PROBLEM TO WORK ON: Give again, word for word, each line below starting at the one that contains "line: (1018, 574)" and ending at the one that contains "text: (1175, 659) -> (1245, 872), 10 -> 11".

MATERIAL SUPPLIED:
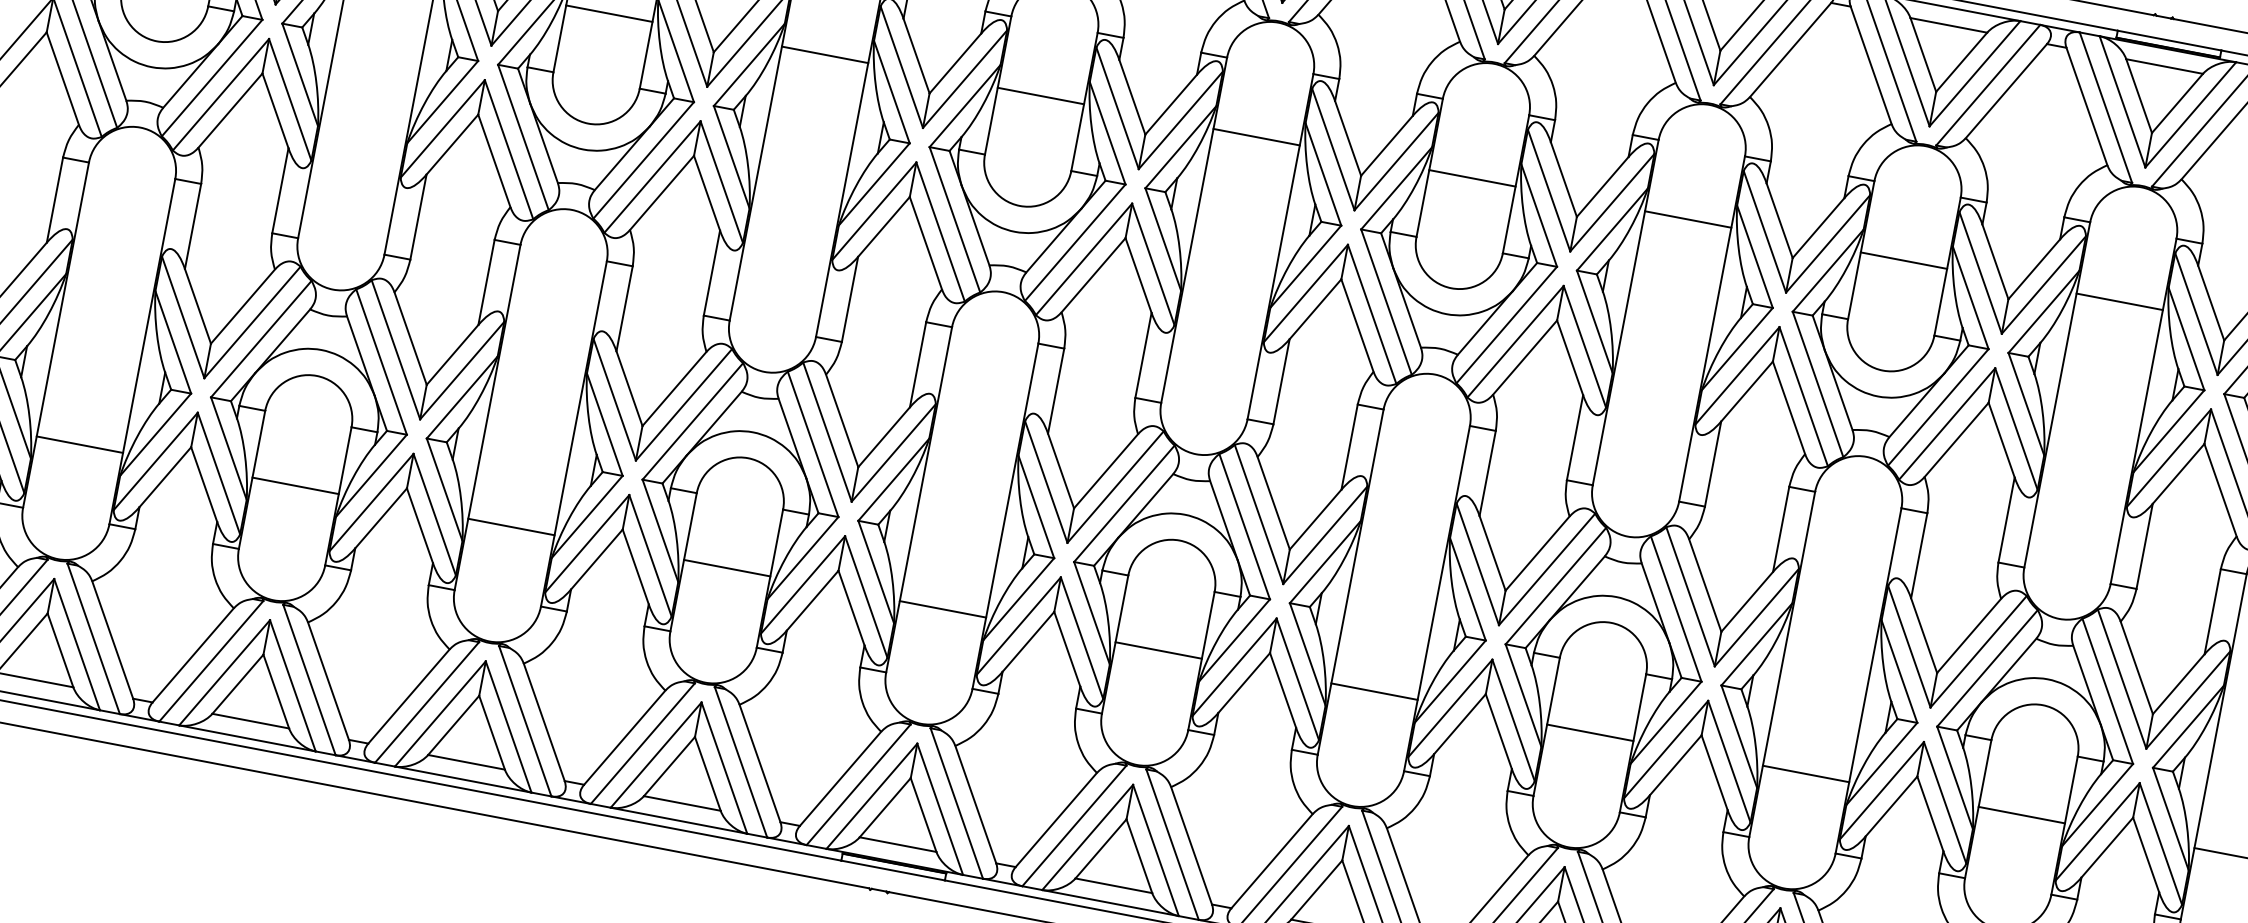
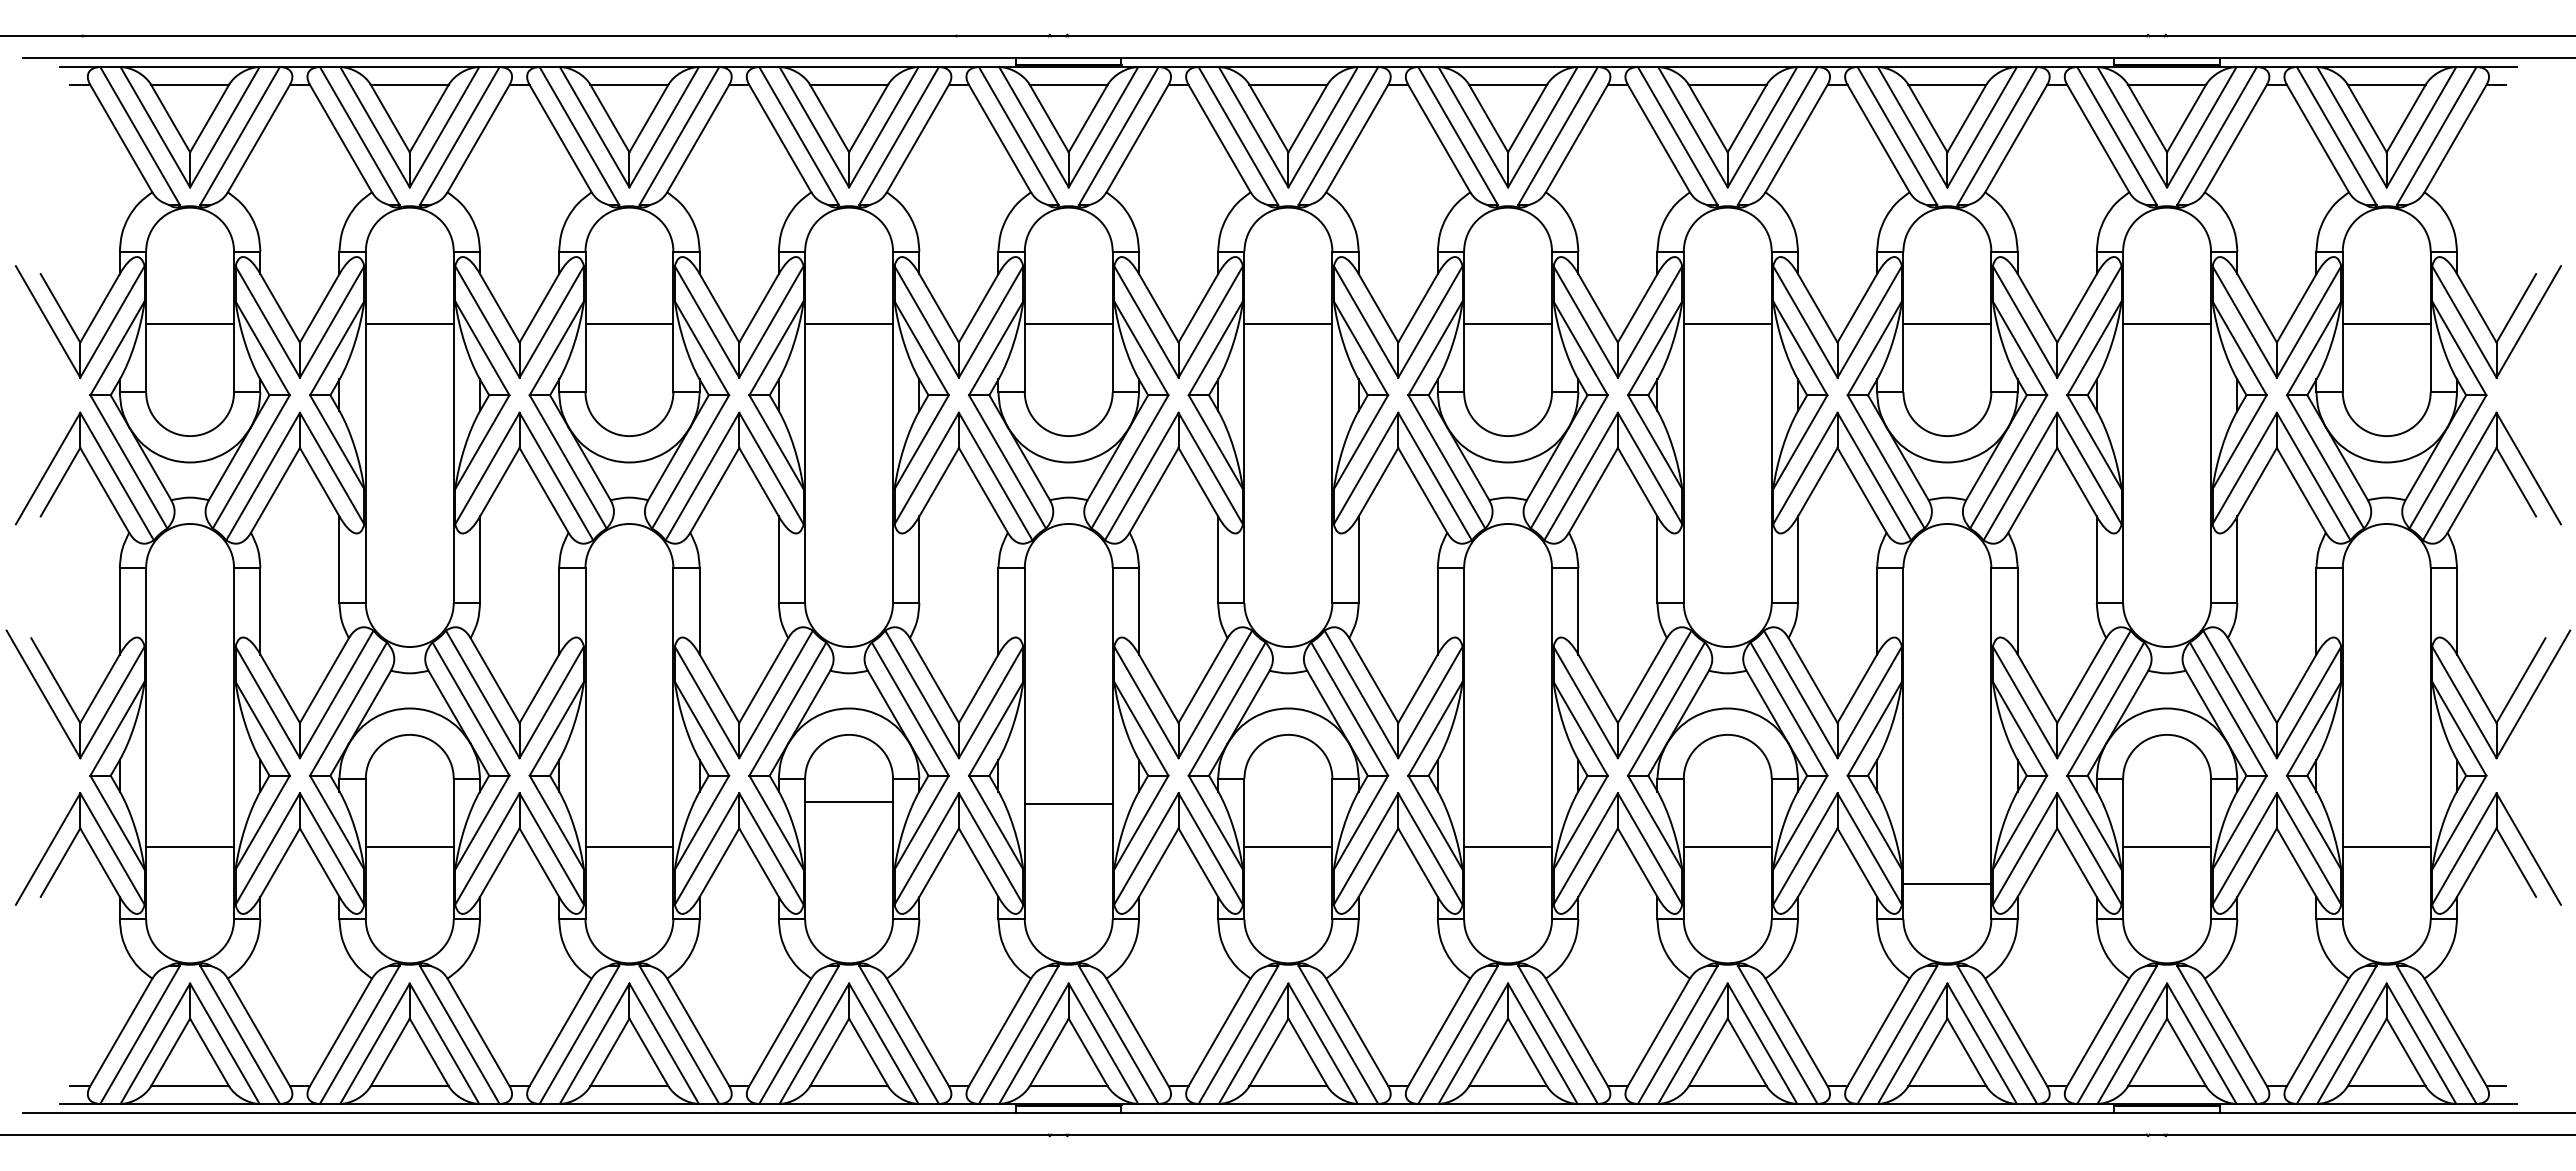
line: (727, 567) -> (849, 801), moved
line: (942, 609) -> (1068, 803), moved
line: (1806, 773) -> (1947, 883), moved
--
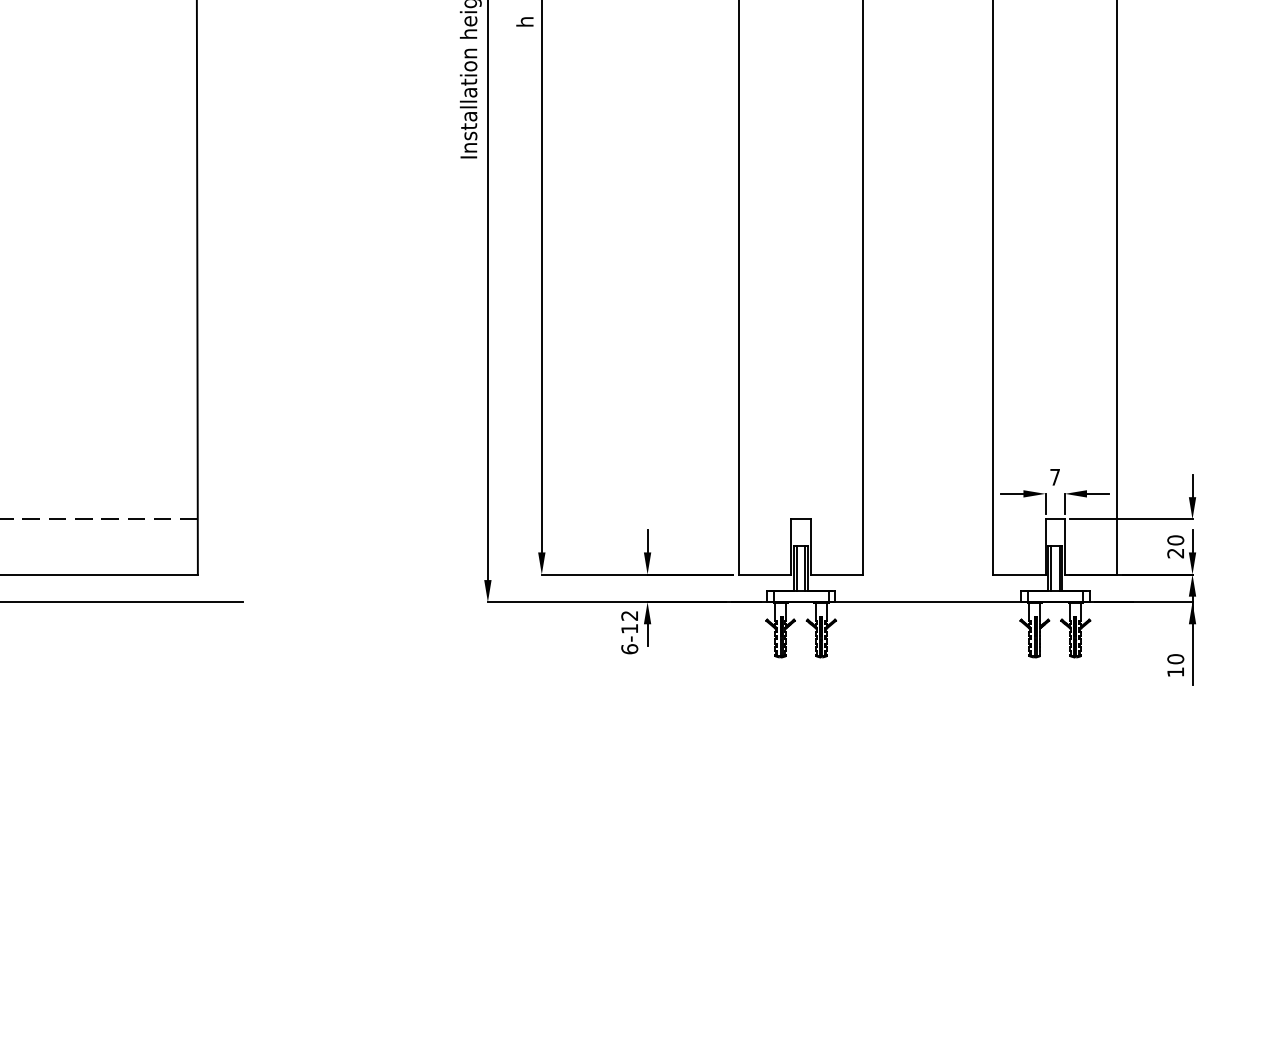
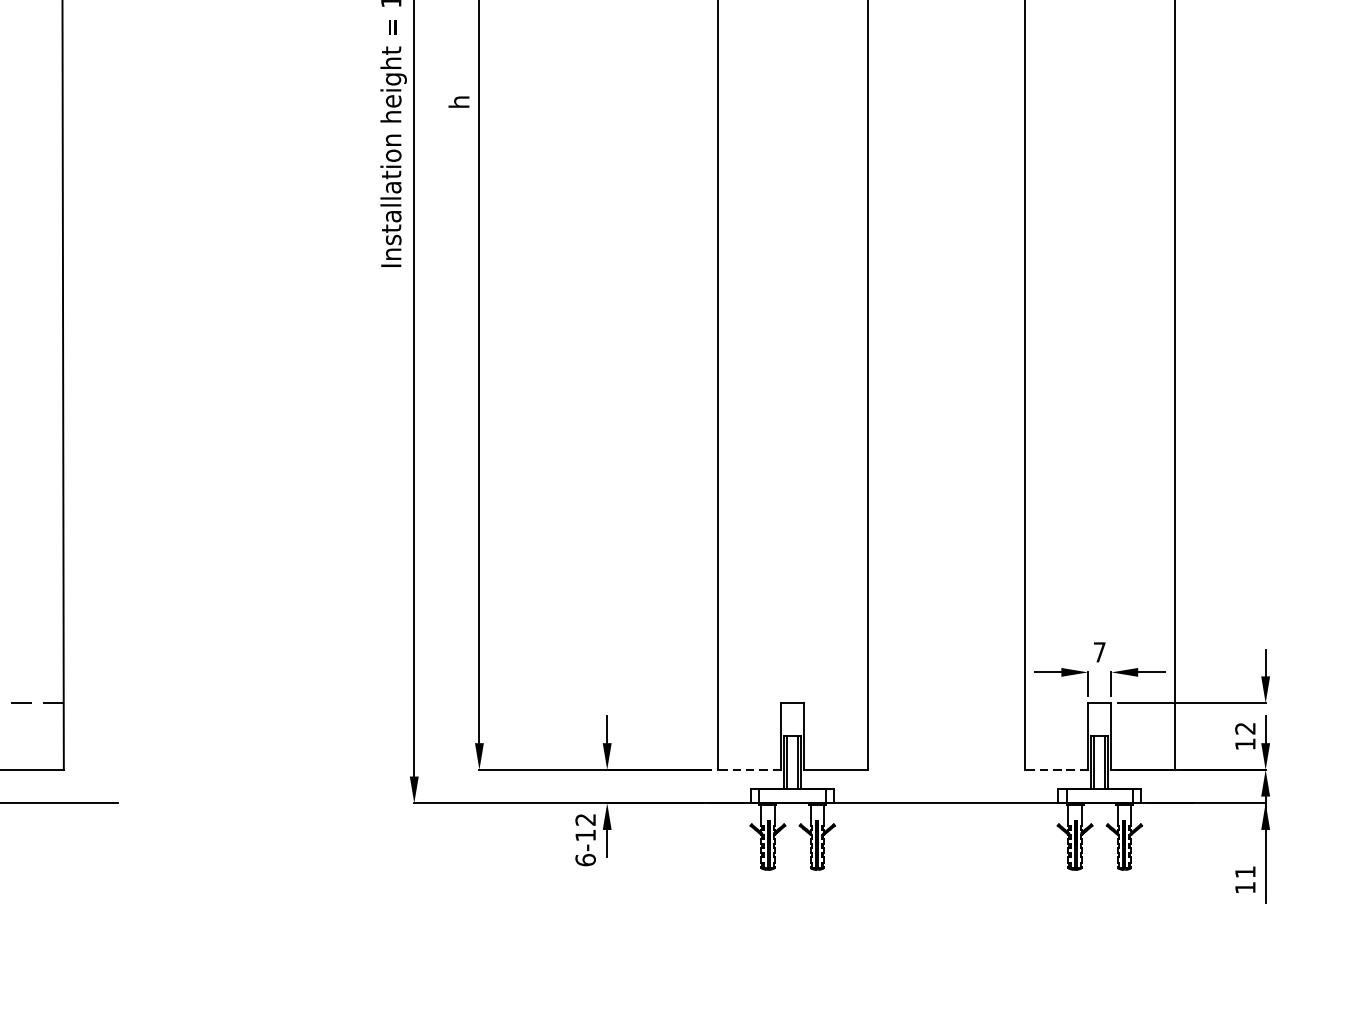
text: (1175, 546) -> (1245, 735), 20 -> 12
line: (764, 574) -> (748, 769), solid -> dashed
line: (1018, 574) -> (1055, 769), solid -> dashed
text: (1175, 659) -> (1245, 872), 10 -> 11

SOLUTION TO THIS EXERCISE:
line: (1018, 574) -> (1055, 769), solid -> dashed
text: (1175, 659) -> (1245, 872), 10 -> 11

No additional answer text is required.